Aykan, doğuştan kalp hastalıklarının çoğunun açık cerrahi ya da girişimsel yöntemlerle tedavi edilebildiğine işaret ederek, sözlerini şöyle sürdürdü:
"Günümüzde hastaların çoğuna tanının daha anne karnındayken konduğunu ve doğum sonrası da tedaviye ilişkin planlama ve takibin başladığını söyleyebiliriz.
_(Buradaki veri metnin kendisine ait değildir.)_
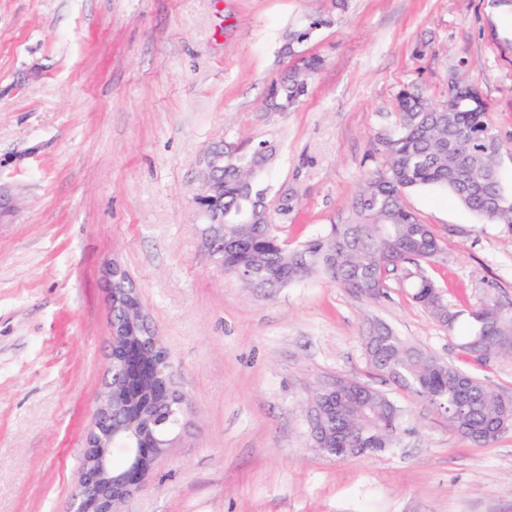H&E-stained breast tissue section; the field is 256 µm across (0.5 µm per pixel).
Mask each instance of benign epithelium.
Instances as JSON below:
<instances>
[{"mask_svg": "<svg viewBox=\"0 0 512 512\" xmlns=\"http://www.w3.org/2000/svg\"><path fill=\"white\" fill-rule=\"evenodd\" d=\"M224 168V146H214L204 158V170L201 192L195 202L205 201L213 197L217 172ZM207 222L203 230L204 245L213 262L224 268V207L211 208L206 213ZM134 289H112L114 311L126 312L128 323L145 325L143 309L132 296ZM125 325L112 323V368L117 370V377L103 391L100 405L95 413L94 429L90 435L85 453L84 469L77 486L75 500L76 512H121V505L138 490L156 460L164 453L167 442L151 434L130 445L118 438L121 432L134 435L140 430V418L126 416L122 410L112 404V394L129 392L128 376L138 372V363H123L119 345L128 341ZM141 353L144 354L153 368L154 377L166 382L168 395L155 402L154 417L176 410L183 412L186 408L185 395L177 390L168 361V354L161 337L148 332ZM120 449L125 457H134L135 461L124 476L120 486L112 484V476L107 466L105 453Z\"/></svg>", "mask_w": 512, "mask_h": 512, "instance_id": "obj_1", "label": "benign epithelium"}]
</instances>
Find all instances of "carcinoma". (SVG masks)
<instances>
[{
	"mask_svg": "<svg viewBox=\"0 0 512 512\" xmlns=\"http://www.w3.org/2000/svg\"><path fill=\"white\" fill-rule=\"evenodd\" d=\"M317 56L301 59L271 93L272 104L283 109L296 105L307 89V78L321 69ZM401 123L383 141L382 169L361 183L352 203L353 217L334 224L329 234L289 248L267 223L265 206H259L257 223H243L254 209L251 201L265 196L259 175L272 152L253 148L242 151L224 146V273L250 271L247 288L272 295L288 284L321 273L358 298L377 301L384 296L385 280L402 268L414 278L413 298L427 304L432 295L442 299L434 281L424 273L440 250L427 224L405 206L404 193L421 186H442L455 200L490 222L512 231V211L502 213L492 198L512 203L498 177V156L503 149L488 119V107L474 87L456 88L448 103L434 106L417 88L398 94ZM481 311L472 313L461 349L478 364L512 356V316L498 313L482 329ZM372 368L401 389L427 401L444 416L448 430L477 445H487L512 428V397L483 379L442 358L425 353L395 336L384 326L365 337ZM154 377L150 362L141 359L135 379L142 396L130 408L150 418ZM312 416L331 438L319 448H336V456L362 448L382 452L396 447L403 427V412L384 391L353 378H336V407L329 406V390L316 385L308 398Z\"/></svg>",
	"mask_w": 512,
	"mask_h": 512,
	"instance_id": "cac0c4a2",
	"label": "carcinoma"
}]
</instances>
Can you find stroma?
I'll list each match as a JSON object with an SVG mask.
<instances>
[{
    "instance_id": "35a3bbf8",
    "label": "stroma",
    "mask_w": 512,
    "mask_h": 512,
    "mask_svg": "<svg viewBox=\"0 0 512 512\" xmlns=\"http://www.w3.org/2000/svg\"><path fill=\"white\" fill-rule=\"evenodd\" d=\"M311 29L310 38L295 35ZM323 69L291 110L273 85ZM478 88L512 192V0H0V512H74L112 378L111 269L130 276L187 410L123 512H512V429L477 446L365 356L384 323L512 396V357L460 349L470 312L512 314V232L445 188L404 202L441 250L427 265L455 326L403 272L376 301L325 276L267 296L206 251L194 198L217 141L274 156L270 208L289 246L347 223L399 127L397 95ZM367 380L404 413L395 448L331 458L309 442L311 389ZM322 66L323 60L320 57L302 58L300 65L273 87L270 97L272 105L281 107V109L294 107L300 97L305 94L307 78L320 70Z\"/></svg>"
}]
</instances>
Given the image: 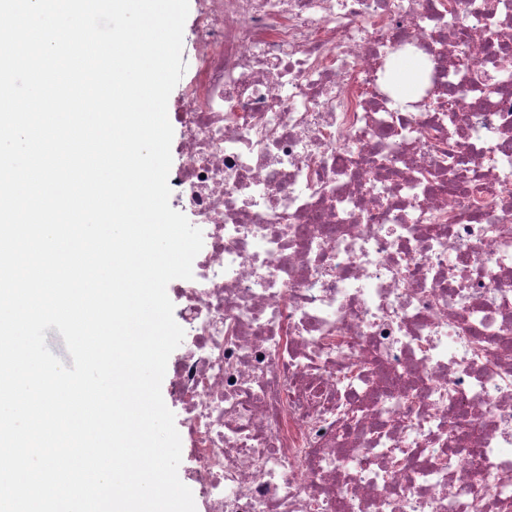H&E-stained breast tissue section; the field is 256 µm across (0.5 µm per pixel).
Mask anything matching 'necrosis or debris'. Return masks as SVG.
<instances>
[{
  "mask_svg": "<svg viewBox=\"0 0 512 512\" xmlns=\"http://www.w3.org/2000/svg\"><path fill=\"white\" fill-rule=\"evenodd\" d=\"M191 36L196 512H512V0H195ZM423 66L422 62L411 55H398L395 57L393 66L391 67L392 76L394 81L400 84L404 92H407L410 87L413 72L419 67Z\"/></svg>",
  "mask_w": 512,
  "mask_h": 512,
  "instance_id": "obj_1",
  "label": "necrosis or debris"
}]
</instances>
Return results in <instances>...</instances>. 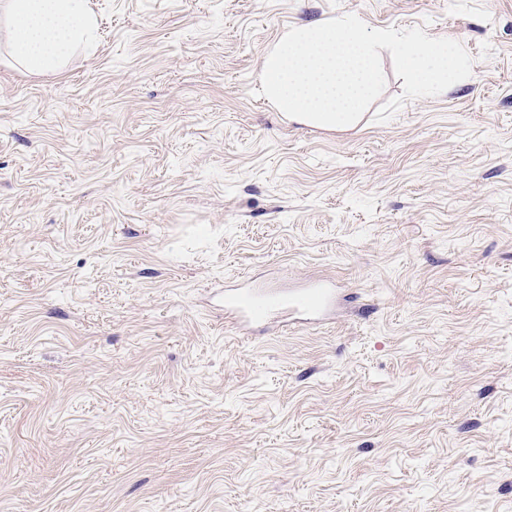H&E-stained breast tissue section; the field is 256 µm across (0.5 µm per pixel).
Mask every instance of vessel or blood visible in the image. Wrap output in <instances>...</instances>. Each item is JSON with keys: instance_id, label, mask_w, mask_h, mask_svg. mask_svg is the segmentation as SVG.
<instances>
[{"instance_id": "vessel-or-blood-1", "label": "vessel or blood", "mask_w": 512, "mask_h": 512, "mask_svg": "<svg viewBox=\"0 0 512 512\" xmlns=\"http://www.w3.org/2000/svg\"><path fill=\"white\" fill-rule=\"evenodd\" d=\"M335 300L336 290L327 284L288 293L247 286L225 291L224 317L242 329L266 324L275 315L315 321L334 306Z\"/></svg>"}]
</instances>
Buna göre bazı hastalara 'açık cerrahi' bazılarına da 'girişimsel' diye isimlendirdiğimiz anjiyografik yöntemlerle müdahale edebiliyoruz.
Bugün yapılan operasyonlar, doğumsal kalp hastalıklarının uzun dönemde ortaya çıkan sıkıntıların giderilmesi için girişimsel yöntemlerdi. Bunların bir kısmı 16 yaş üzerindeki genç, bir kısmı ise 40 yaşını geçmiş hastalardı."
Türk hekimlerinin girişimsel tedavi yöntemlerinde çok iyi bir seviyede olduğuna dikkati çeken Aykan, "Doğumsal kalp hastalıklarının tedavisinde uygulanan anjiyografik girişimsel yöntemlerde, kullanılan ürünlerin yanı sıra tecrübe çok önemli bir faktör. Türkiye'nin cihaz temininde bir eksiği yok, deneyim açısından bakıldığında da hekimlerimiz dünyanın birçok merkeziyle yarışabilecek sonuçlara sahiptir. Bunu büyük bir gururla söyleyebiliriz." dedi.